Here are some summarizing points:
Burgeoning research in recent years has shown that the intestinal microbiome plays an important role in many aspects of human physiology and health. In particular, it is involved in the production of metabolites that may affect insulin sensitivity and diet-related obesity; this state has been shown to correlate with a gut microbiome of lower bacterial richness than in healthy individuals.
Strategies that would preserve the intestinal microbiome from deleterious consequences of dysbiosis during antibiotic treatments would be highly welcome for immediate protection of patients from CDI, and also for long-term public health consequences such as dissemination of resistant bacteria and the occurrence of metabolic disorders.
Delivering a nonspecific adsorbent to the colon partially decreased fecal concentrations of orally administered ciprofloxacin without significantly affecting its plasma pharmacokinetics in rats. We devised a product, DAV132, which delivers a powerful nonspecific adsorbent, a carefully chosen activated charcoal, to the late ileum in humans, and have shown in healthy volunteers that its administration did not affect the plasma pharmacokinetics of amoxicillin, given as a single dose.
To assess whether DAV132 could also protect against antibiotics other than MXF routinely used in the clinic, we examined the capacity of the activated charcoal released from DAV132 to adsorb them under ex vivo conditions, that is, in pig cecal medium.
Among the 14 antibiotics routinely used in clinic tested, 13 were adsorbed to an extent of at least 95% by the charcoal after 3–5 hours of contact with deformulated DAV132. Only amoxicillin was a little less adsorbed, to the extent of 92%.
Our most important result was that in human volunteers treated with a clinical 5-day course of oral MXF, DAV132 spared the intestinal microbiome from exposure to free MXF by >99%, without affecting the plasma pharmacokinetics of the antibiotic or causing any serious adverse effects.

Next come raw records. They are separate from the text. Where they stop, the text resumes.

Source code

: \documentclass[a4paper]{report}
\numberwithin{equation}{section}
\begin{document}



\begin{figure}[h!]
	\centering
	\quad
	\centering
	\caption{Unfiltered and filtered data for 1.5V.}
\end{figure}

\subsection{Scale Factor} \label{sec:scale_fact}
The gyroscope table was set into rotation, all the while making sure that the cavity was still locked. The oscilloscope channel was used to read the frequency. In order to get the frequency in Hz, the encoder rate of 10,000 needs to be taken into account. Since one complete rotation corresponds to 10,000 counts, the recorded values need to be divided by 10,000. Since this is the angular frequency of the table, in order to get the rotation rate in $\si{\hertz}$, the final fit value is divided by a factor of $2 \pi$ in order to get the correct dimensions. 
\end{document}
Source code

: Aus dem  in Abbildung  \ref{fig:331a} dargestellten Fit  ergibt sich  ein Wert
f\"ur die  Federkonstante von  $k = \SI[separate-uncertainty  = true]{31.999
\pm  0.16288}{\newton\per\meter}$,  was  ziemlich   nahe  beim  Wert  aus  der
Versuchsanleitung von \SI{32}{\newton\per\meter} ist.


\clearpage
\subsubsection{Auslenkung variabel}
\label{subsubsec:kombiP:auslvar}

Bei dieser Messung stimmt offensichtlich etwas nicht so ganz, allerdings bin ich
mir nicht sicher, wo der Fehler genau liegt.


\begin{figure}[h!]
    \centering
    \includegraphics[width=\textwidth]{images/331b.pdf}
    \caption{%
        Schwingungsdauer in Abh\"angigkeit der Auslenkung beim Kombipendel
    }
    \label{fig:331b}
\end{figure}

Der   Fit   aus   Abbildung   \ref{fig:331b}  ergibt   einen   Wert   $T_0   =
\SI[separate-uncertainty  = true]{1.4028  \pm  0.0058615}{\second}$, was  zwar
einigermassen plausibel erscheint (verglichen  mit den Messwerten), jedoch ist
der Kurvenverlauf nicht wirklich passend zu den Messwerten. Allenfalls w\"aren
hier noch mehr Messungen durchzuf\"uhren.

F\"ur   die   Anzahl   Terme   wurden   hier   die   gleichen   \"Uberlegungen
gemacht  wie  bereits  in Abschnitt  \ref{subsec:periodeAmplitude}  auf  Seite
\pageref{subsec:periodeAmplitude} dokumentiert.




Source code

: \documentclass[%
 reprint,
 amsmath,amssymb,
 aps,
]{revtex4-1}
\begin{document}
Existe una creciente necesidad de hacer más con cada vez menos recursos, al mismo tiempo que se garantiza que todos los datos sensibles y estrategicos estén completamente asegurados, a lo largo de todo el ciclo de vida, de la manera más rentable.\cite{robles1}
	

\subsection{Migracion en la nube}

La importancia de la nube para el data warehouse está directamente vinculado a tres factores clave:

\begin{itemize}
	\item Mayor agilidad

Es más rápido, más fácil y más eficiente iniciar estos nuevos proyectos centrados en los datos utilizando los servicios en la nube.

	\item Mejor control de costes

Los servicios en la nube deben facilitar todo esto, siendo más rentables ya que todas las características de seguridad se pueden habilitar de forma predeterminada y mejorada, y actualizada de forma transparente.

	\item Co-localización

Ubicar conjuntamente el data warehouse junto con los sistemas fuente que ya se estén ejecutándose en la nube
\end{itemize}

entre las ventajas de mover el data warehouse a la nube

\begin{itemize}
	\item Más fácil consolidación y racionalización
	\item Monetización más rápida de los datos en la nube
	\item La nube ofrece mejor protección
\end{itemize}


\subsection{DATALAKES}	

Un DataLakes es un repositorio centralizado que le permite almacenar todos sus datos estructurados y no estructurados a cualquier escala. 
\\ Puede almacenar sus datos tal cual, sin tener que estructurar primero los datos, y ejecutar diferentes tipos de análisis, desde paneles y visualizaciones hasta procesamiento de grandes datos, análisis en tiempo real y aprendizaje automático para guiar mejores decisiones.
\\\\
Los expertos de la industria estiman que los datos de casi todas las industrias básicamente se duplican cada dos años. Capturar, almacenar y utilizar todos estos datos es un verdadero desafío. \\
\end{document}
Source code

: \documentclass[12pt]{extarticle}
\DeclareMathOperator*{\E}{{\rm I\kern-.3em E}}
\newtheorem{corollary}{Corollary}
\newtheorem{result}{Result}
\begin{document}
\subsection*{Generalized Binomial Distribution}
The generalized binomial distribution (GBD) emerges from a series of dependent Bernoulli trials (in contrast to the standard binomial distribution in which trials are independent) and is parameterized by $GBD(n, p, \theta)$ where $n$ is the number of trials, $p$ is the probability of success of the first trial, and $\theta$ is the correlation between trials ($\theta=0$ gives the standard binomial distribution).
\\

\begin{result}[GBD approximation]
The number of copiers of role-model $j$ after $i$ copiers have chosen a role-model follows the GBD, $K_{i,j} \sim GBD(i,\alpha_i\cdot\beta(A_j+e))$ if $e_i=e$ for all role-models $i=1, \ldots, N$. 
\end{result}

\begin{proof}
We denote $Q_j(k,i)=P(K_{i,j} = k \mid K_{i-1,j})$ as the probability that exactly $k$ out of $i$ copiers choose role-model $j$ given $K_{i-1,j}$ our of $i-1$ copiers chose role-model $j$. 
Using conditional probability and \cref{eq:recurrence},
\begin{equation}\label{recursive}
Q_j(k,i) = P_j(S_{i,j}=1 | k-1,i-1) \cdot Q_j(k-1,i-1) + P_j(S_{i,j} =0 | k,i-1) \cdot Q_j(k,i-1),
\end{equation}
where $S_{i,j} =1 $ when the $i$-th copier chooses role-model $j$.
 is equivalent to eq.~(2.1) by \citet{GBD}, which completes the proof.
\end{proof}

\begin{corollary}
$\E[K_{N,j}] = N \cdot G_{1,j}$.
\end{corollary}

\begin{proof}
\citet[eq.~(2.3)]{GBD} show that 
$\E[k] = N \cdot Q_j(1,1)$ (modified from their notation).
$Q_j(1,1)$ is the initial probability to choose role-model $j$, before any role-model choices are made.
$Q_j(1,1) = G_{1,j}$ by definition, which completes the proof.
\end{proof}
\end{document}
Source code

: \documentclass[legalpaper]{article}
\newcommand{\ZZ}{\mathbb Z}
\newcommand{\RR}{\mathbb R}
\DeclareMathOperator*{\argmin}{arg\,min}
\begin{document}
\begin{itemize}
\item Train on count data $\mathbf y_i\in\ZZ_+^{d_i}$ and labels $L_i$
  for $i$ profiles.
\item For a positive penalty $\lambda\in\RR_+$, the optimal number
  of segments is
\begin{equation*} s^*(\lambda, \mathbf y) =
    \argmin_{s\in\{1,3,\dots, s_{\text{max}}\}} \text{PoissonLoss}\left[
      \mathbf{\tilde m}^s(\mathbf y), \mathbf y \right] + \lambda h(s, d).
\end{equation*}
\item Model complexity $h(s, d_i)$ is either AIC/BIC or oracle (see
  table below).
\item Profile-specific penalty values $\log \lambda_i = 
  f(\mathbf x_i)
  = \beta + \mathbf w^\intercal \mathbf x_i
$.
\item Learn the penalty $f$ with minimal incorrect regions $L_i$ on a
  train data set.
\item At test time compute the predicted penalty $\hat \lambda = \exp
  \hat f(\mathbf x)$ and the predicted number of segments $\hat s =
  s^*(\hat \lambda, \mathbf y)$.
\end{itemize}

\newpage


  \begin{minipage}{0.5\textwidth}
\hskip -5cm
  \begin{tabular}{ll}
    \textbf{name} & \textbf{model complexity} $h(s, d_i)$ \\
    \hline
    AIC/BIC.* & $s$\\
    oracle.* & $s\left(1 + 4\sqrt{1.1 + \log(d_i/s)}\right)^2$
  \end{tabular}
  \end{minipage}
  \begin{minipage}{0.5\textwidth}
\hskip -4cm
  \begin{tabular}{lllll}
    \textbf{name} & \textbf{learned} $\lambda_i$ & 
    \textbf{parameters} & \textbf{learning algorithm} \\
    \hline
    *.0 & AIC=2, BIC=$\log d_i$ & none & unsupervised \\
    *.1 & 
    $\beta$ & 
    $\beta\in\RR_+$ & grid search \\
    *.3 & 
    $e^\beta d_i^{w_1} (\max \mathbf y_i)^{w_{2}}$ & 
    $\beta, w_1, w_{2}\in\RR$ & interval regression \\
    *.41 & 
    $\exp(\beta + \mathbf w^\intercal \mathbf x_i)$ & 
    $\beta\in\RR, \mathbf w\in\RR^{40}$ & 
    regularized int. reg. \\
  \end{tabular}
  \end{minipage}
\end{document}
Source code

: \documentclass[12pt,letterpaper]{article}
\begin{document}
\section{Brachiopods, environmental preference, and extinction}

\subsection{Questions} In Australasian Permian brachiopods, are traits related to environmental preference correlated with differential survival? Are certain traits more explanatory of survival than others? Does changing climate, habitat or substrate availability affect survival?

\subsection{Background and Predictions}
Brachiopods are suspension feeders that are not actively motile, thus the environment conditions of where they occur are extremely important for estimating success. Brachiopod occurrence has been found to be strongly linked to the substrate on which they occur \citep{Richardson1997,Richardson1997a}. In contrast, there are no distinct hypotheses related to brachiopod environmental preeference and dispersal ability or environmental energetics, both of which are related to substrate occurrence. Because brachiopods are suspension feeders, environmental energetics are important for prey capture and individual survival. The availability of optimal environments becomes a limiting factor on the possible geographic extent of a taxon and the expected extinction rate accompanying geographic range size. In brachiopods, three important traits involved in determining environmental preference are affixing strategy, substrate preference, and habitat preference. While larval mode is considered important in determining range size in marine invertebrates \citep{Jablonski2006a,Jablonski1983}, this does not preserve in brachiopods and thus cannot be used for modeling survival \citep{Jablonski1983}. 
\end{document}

Our second most important result was that coadministration of DAV132 largely protected richness and composition of the intestinal microbiota of MXF-treated volunteers.
The changes observed with MXF alone that were maximal after 6 days of antibiotic, and persisted a month after the treatment ended, were reminiscent of those previously observed with ciprofloxacin. Under coadministration of DAV132 with MXF, they were largely reduced and return to baseline was observed 11 days after treatment ended, suggesting that long-term consequences of antibiotics might be spared.
A third important result from the study was that the adsorbent released from DAV132 could efficiently adsorb, under ex vivo conditions mimicking the cecum, antibiotics from several distinct and therapeutically important classes such as β-lactams of all categories (penicillins, cephalosporins, and carbapenems), fluoroquinolones, and lincosamides. This indeed suggests that the coadministration of DAV132 could protect the human gut microbiome against the deleterious effects of many antibiotics, including those administered orally, without affecting their plasma pharmacokinetics.
Reference:
de Gunzburg, J, et al. Protection of the Human Gut Microbiome From Antibiotics. J Infect Dis.2018 Feb 15; 217(4): 628–636.